As for eye contact, that can happen just as easily in a humanities course as in a class centered on a self-help book. I’ve encountered it hundreds of times: maybe it’s sparked by a line from a Seamus Heaney poem, or the final chapter of a novel by Zadie Smith, or a passage from  Narrative of the Life of Frederick Douglass, a Slave: it’s the look of learning, the look that says, “I get it.” 

Perhaps in the chancellor’s dream course there will still be time for a short poem or a snippet from history or a mini lesson in how to say “Hello!” in different languages -- in weekly “Show and Tell” sessions, scheduled in between nap and snack times.  

And there may be additional reading. While the logical companion text would seem to be All I Really Need to Know I Learned in Kindergarten, other equally frightening supplemental possibilities include Who Moved My Cheese? and Fish! My recommendation is Napoleon Hill’s Think and Grow Rich, if only because it includes the word Think in the title. 

Instructors at the Alamo Colleges are limited in terms of selecting their own texts, but they might also want to sneak in Ben Franklin’s Autobiography and F. Scott Fitzgerald’s Great Gatsby, if only for Gatsby’s Franklin-like self-improvement list, or what the little boy who so inspired Leslie on his fateful visit to that kindergarten class called his “data book.”  

Time permitting, students might also benefit from reading Langston Hughes’s “I, Too,” a concise and precise lesson in perception; Shakespeare’s Hamlet, a reminder of the dangers of procrastination, and Kurt Vonnegut Jr.’s God Bless you, Mr. Rosewater, a reminder of what highly effective people know: “Be kind.” Or, as Mr. Rosewater actually said, “There’s only one rule that I know of, babies -- God damn it, you’ve got to be kind.” 
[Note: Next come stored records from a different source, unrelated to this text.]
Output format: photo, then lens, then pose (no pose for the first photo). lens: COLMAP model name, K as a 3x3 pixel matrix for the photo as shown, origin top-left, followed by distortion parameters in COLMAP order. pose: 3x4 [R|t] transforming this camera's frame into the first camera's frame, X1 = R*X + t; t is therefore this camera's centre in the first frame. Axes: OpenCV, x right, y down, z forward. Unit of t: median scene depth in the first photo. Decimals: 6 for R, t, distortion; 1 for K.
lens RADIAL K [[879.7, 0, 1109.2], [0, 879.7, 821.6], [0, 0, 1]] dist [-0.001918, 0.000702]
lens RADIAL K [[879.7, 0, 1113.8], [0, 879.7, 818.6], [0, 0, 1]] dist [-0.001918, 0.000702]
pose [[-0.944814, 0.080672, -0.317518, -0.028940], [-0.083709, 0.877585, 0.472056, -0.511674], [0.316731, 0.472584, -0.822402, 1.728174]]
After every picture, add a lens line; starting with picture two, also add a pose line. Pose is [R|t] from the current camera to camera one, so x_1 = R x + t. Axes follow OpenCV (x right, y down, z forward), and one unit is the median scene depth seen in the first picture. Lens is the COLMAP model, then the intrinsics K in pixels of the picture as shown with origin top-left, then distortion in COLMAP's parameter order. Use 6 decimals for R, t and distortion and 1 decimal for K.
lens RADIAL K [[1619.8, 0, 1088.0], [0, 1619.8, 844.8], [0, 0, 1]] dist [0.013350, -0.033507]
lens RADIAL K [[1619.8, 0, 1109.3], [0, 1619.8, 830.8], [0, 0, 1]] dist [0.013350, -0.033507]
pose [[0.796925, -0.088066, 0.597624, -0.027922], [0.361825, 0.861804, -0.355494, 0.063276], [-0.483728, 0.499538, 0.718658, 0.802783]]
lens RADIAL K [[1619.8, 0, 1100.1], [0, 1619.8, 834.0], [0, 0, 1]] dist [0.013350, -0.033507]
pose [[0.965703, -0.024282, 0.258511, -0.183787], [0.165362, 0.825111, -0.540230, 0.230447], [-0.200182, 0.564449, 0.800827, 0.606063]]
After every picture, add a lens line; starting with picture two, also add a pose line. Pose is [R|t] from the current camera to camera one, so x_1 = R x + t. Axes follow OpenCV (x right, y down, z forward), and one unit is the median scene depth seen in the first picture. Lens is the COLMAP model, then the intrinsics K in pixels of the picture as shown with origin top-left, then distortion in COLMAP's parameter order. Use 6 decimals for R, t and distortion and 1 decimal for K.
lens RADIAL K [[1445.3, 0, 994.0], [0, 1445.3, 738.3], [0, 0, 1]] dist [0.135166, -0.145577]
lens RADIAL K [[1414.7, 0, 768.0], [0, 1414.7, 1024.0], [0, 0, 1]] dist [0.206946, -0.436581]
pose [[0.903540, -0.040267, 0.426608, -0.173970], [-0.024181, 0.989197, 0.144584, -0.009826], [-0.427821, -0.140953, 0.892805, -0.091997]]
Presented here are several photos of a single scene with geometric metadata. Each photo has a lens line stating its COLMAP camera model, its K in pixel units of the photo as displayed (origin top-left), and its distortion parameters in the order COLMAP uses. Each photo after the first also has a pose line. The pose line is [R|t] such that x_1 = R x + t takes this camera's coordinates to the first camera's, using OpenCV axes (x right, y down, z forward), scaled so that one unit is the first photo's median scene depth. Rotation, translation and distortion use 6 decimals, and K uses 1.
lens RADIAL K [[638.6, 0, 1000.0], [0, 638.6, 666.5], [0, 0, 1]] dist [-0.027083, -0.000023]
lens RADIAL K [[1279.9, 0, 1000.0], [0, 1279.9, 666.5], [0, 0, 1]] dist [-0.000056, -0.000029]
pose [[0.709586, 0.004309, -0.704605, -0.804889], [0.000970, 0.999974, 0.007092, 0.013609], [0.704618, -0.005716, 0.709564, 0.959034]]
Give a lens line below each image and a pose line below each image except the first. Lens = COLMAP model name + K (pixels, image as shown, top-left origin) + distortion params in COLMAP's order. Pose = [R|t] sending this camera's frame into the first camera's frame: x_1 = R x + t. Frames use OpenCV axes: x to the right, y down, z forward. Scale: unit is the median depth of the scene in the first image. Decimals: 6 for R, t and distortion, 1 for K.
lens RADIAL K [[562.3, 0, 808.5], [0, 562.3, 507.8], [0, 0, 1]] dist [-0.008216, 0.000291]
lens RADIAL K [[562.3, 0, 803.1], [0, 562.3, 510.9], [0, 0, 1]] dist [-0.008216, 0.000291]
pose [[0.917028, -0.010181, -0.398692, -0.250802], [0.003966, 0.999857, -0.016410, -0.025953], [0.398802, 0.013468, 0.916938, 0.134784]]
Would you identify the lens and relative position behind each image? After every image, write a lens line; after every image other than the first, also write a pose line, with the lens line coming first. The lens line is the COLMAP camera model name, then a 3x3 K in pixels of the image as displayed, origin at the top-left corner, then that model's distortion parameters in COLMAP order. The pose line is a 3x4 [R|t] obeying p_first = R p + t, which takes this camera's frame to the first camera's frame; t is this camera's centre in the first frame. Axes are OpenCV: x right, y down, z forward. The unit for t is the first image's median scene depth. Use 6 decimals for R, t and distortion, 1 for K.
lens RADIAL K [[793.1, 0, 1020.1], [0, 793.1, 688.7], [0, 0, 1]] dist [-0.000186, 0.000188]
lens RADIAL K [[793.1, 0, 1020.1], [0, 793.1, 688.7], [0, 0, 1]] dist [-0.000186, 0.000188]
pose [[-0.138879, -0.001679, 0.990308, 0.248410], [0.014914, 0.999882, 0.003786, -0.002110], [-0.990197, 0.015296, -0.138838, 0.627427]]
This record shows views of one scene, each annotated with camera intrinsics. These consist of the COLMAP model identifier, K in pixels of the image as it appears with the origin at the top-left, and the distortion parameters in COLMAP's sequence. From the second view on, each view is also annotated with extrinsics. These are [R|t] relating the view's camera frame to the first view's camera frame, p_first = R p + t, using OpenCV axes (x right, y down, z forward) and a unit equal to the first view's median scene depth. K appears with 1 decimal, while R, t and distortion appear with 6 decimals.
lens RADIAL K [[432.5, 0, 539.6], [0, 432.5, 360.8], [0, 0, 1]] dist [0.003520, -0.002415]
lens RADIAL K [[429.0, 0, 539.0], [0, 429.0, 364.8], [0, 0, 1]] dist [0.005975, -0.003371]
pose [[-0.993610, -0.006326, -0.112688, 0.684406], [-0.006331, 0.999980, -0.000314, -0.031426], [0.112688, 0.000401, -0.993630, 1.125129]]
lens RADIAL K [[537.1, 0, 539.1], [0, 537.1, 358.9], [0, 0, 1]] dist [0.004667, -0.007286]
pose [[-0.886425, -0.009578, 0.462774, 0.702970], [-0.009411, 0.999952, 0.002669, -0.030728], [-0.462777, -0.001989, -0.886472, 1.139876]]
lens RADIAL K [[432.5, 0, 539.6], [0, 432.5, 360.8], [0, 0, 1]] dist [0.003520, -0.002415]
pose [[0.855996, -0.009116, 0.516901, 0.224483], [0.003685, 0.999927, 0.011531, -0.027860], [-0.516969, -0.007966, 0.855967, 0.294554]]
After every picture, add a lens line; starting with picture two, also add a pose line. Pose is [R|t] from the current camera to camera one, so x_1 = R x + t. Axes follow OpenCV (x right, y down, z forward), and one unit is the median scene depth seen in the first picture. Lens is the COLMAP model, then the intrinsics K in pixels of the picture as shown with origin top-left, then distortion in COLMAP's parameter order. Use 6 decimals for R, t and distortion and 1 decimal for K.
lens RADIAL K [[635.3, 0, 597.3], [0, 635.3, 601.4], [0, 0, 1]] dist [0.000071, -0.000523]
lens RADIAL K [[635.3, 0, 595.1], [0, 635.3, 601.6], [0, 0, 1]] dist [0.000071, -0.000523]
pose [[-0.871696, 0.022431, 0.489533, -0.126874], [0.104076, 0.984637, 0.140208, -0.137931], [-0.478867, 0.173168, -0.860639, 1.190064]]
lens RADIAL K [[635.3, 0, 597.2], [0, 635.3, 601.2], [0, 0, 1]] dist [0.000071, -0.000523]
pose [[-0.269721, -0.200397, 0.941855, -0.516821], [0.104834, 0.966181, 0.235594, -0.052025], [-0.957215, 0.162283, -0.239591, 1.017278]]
The Save Time Summaries version of 7 Habits cut the original accompanying anecdotes, in the interests of time and space; this isn’t surprising, coming from a venture that also includes Jodi Picoult’s The Storyteller on its list, with the promise of “From Start to Finish -- 20 minutes!”  

Now Chancellor Leslie’s lose/lose plan (see the discussion of Habit #4 of highly successful people) will do something similar for the students in his district. They’ll just have to wait for grad school curriculums in medicine, law, and business to find another course on the value of storytelling.  

Planners of those programs have recognized that storytelling -- both the telling and the listening -- are important. Narratives convey information and facilitate learning. Besides, it’s helpful to have a good tale to go along with that firm handshake.

But you don’t have to take the word of curriculum planners at Columbia University or Saint Louis University or Penn State University on the significance of storytelling -- just ask any five-year-old.